付けた後で気付く、自分が口を付けた飲み物に彼が手を出す訳がないことを。
(うわ…恥ずかしいコト聞いちゃった)
真っ白な頬に少しだけ朱が差し、桜乃は顔を隠すように俯いて中身を飲んだ。
あったかい…
自身の身体が予想以上に冷えていたことを、流れ込むお茶の熱が教えてくれる。
五臓六腑に染み渡る…というのはお酒を褒める時の言葉だっただろうか…でも、今のこれが正にそんな感じだ。
「ふぁ…」
身体に戻ってくる温もりに、ほう…と息をついた時、ふわ、と自分の頬に柔らかな感触が生まれる。
「え?」
見上げると、真田がバッグから出したタオルを自分の濡れた頬に押し当てていた。
苦言を呈していた時の厳しい視線とは違い、こちらを気遣ってくれている、とても優しい瞳。

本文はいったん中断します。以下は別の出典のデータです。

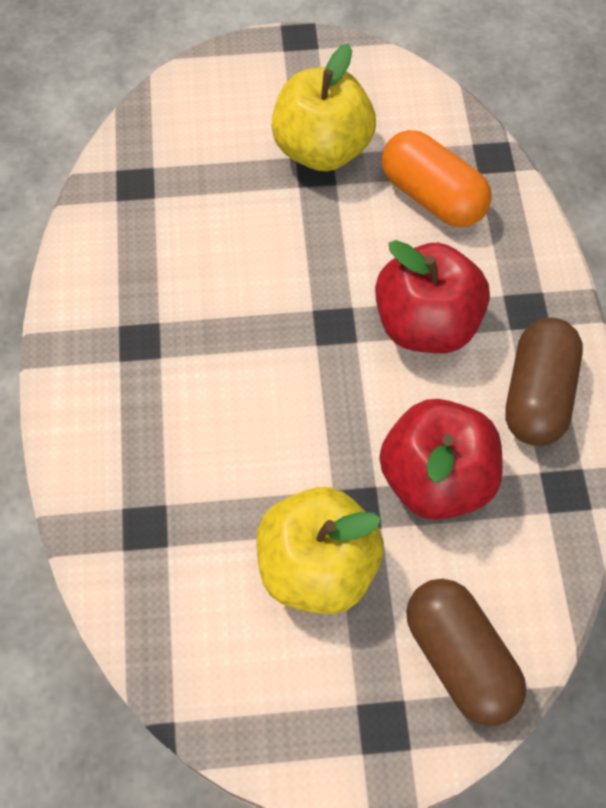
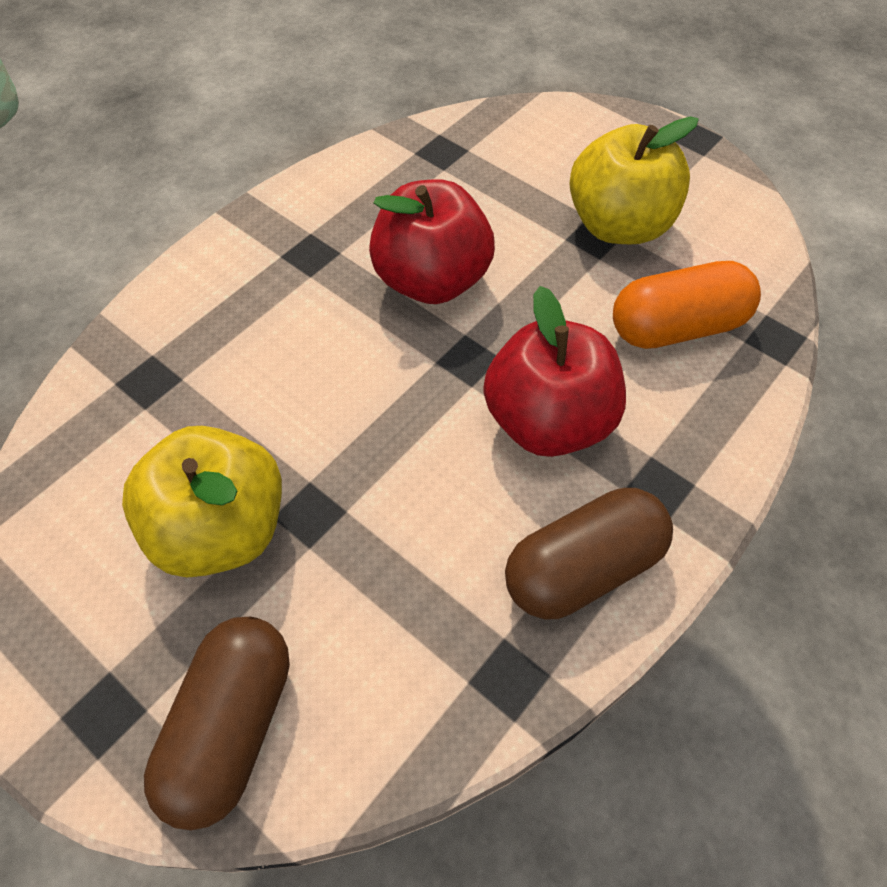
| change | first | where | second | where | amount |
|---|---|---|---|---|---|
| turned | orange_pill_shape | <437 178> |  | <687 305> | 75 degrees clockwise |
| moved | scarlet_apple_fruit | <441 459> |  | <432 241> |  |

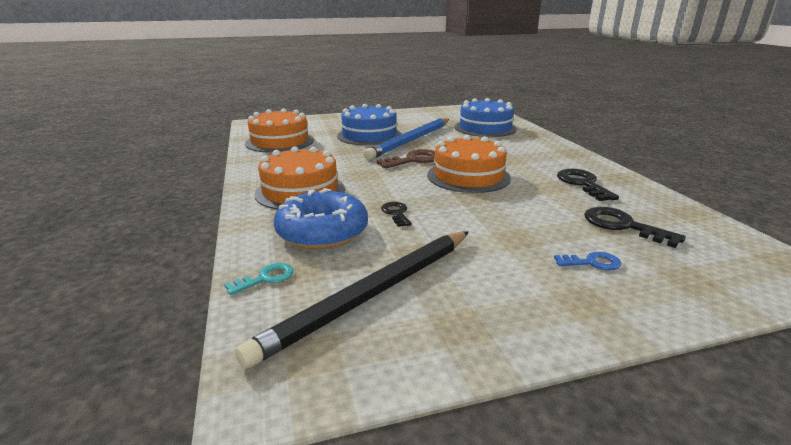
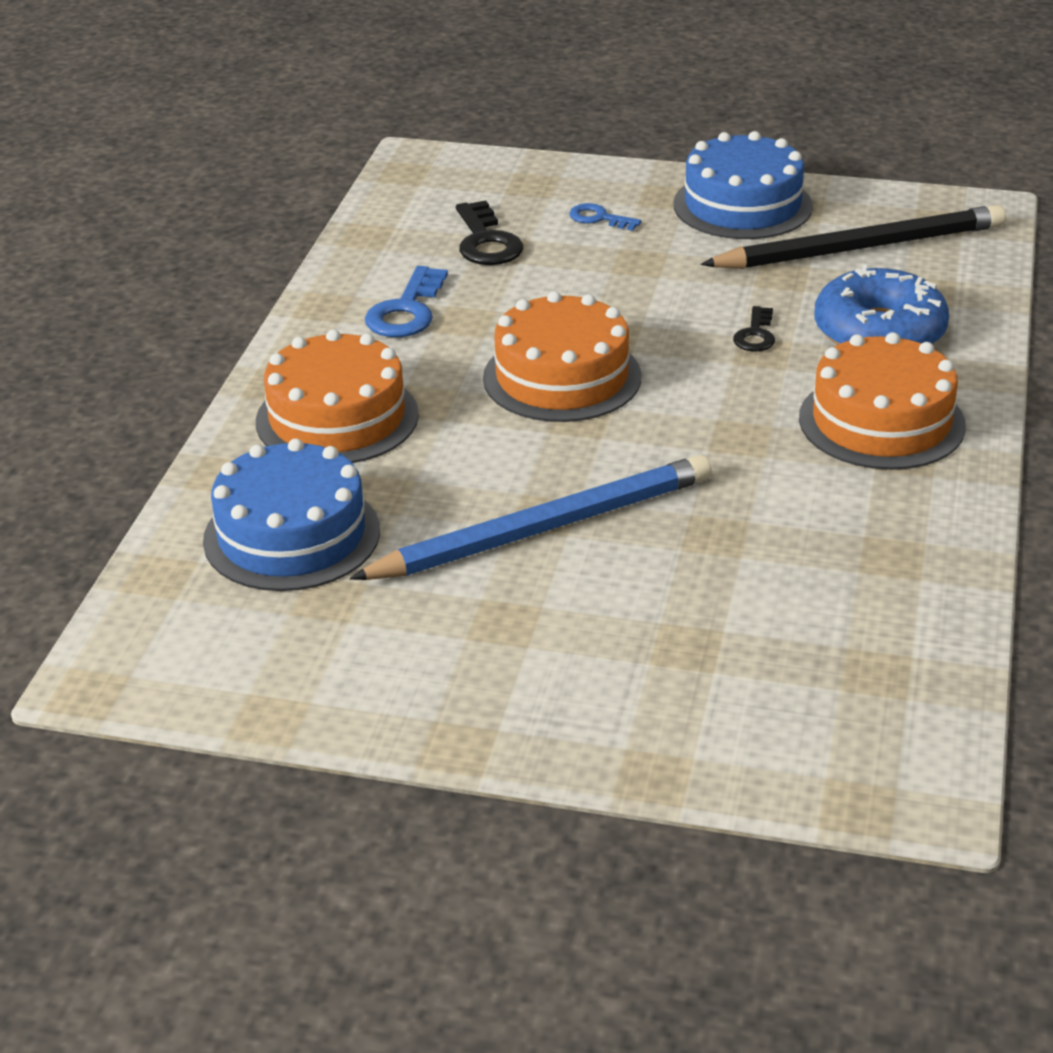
| change | first | where | second | where | amount |
|---|---|---|---|---|---|
| moved | blue_layer_cake | <369 125> |  | <743 185> |  |
| moved | orange_layer_cake | <279 130> |  | <337 396> |  |
| removed | russet_door_key | <406 159> |  |  |  |
| recoloured | jet-black_door_key | <588 185> | blue_door_key | <406 301> |  |
| removed | aqua_door_key | <259 279> |  |  |  |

「すまんな、新品ではないが、濡れたままよりはましだろう」
「わ、だ、大丈夫ですよ、自分で…」
「ほら、動くんじゃない、じっとしていろ」
「う……」
ぽんぽんと軽いタッチで肌の水滴をふき取った後には、タオルを広げて濡れた髪に軽く押し付けて水分を取ってやる。

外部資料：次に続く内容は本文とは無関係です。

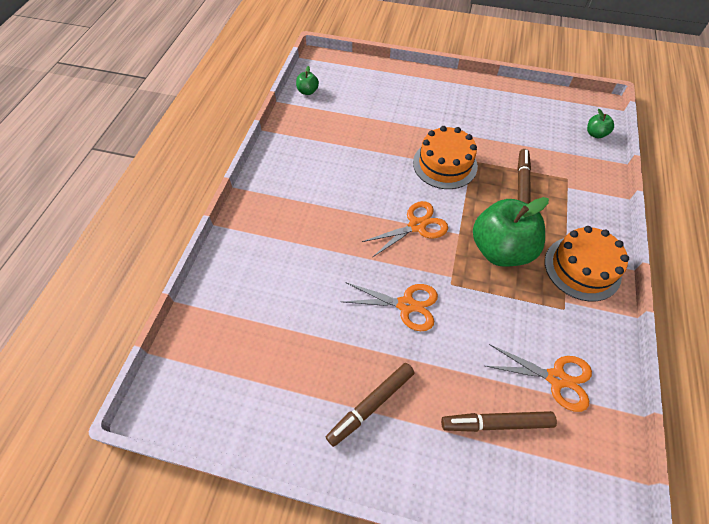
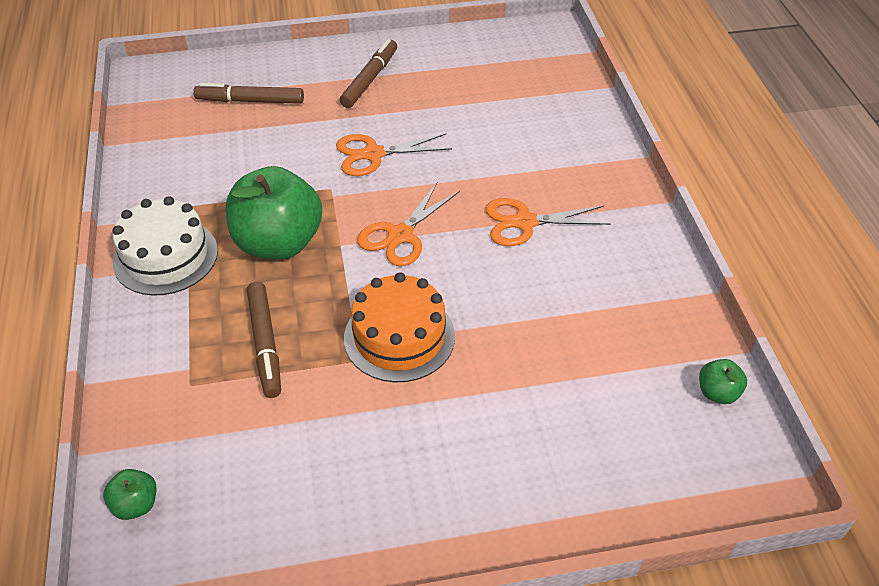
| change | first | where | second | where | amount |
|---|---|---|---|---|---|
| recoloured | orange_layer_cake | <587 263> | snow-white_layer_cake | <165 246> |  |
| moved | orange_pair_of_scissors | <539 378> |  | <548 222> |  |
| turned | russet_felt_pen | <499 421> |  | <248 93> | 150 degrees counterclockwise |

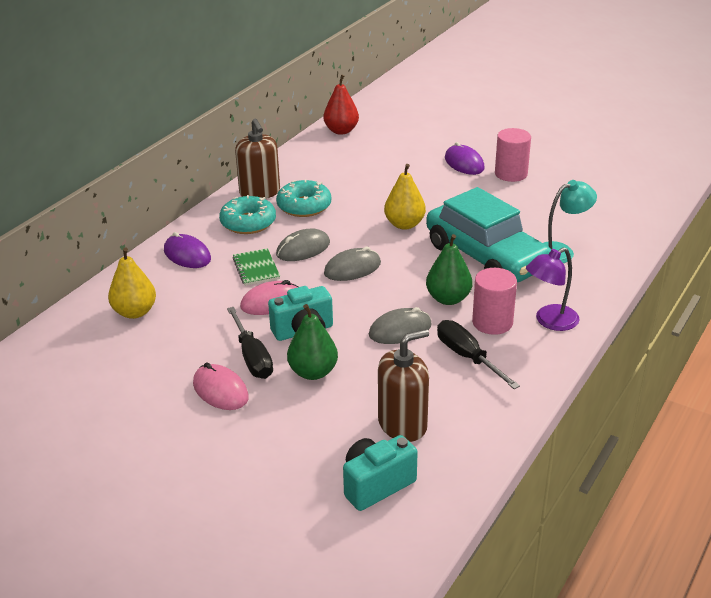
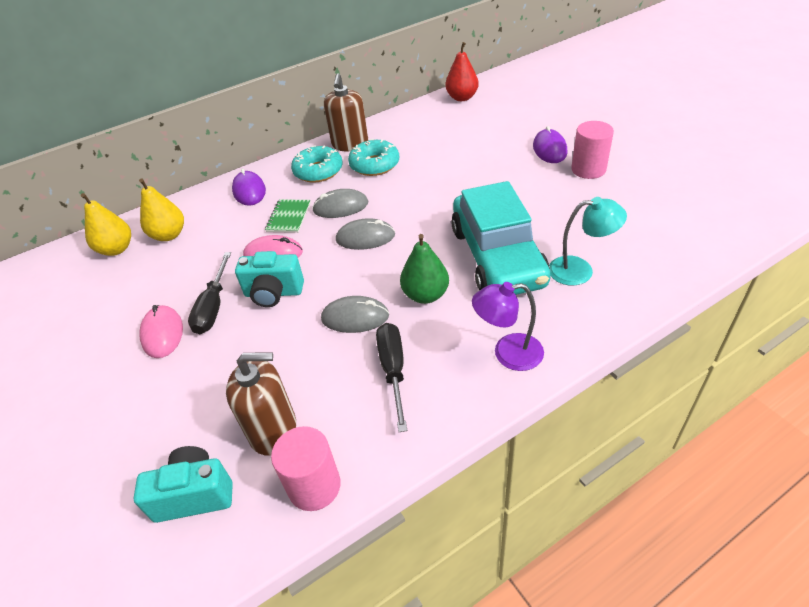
| change | first | where | second | where | amount |
|---|---|---|---|---|---|
| moved | bright_yellow_pear_fruit | <405 197> |  | <106 224> |  |
| moved | pink_solid_cylinder | <494 301> |  | <305 468> |  |
| removed | green_pear_fruit | <312 342> |  |  |  |

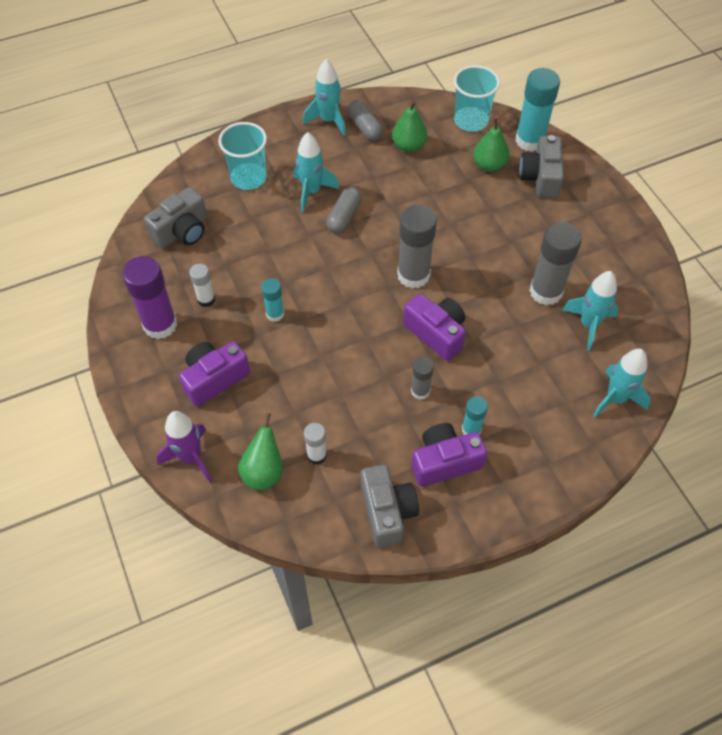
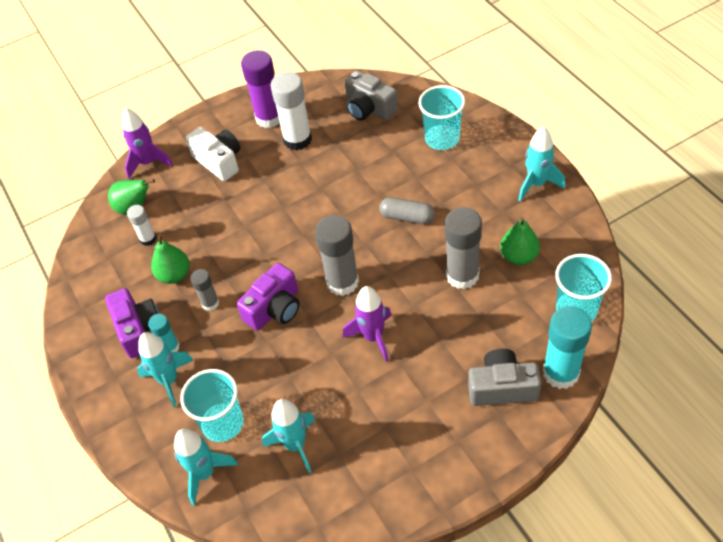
| change | first | where | second | where | amount |
|---|---|---|---|---|---|
| removed | grey_pill_shape | <365 120> |  |  |  |
| moved | green_pear_fruit | <491 145> |  | <170 259> |  |
| moved | aqua_rocket | <316 172> |  | <165 370> |  |
| moved | grey_glue | <555 263> |  | <463 248> |  |
| resized | snow-white_glue | <202 285> |  | <291 111> | x1.85 |
| removed | aqua_glue | <272 300> |  |  |  |
| recoloured | violet_compact_camera | <214 374> | snow-white_compact_camera | <213 154> |  |
| removed | grey_compact_camera | <390 505> |  |  |  |
| added |  |  | violet_rocket | <367 324> |  |
| added |  |  | aqua_beaker | <212 405> |  |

真田の行為はぶっきらぼうにも見えたが、指先には細心の注意が払われているのが桜乃にはよく分かった。
厳しそうに見えるが、実際は、彼は非常に心配りが出来る人間なのだ…多少鈍いところもありはするが。
恐がる人も多いと聞く、しかしそれは、今彼が見せている優しい瞳を知らないからだろう…
「…えへへ」
その秘密を自分は知っているんだと思うと、嬉しくて笑みがこぼれてしまい、桜乃は真田に訝られてしまった。
「…何だ? いきなり」
「いえ…真田さん、優しいなって」
「なっ…い、いきなり何を言い出す!」
怒っているように見えるが、それも一種の照れ隠しだ。
「だって本当のコトですもん…私、知ってますよ、真田さんが優しいこと」
ちゃんと、知ってますからね、と言う後輩に、先輩の男子は視線を逸らして押し黙る。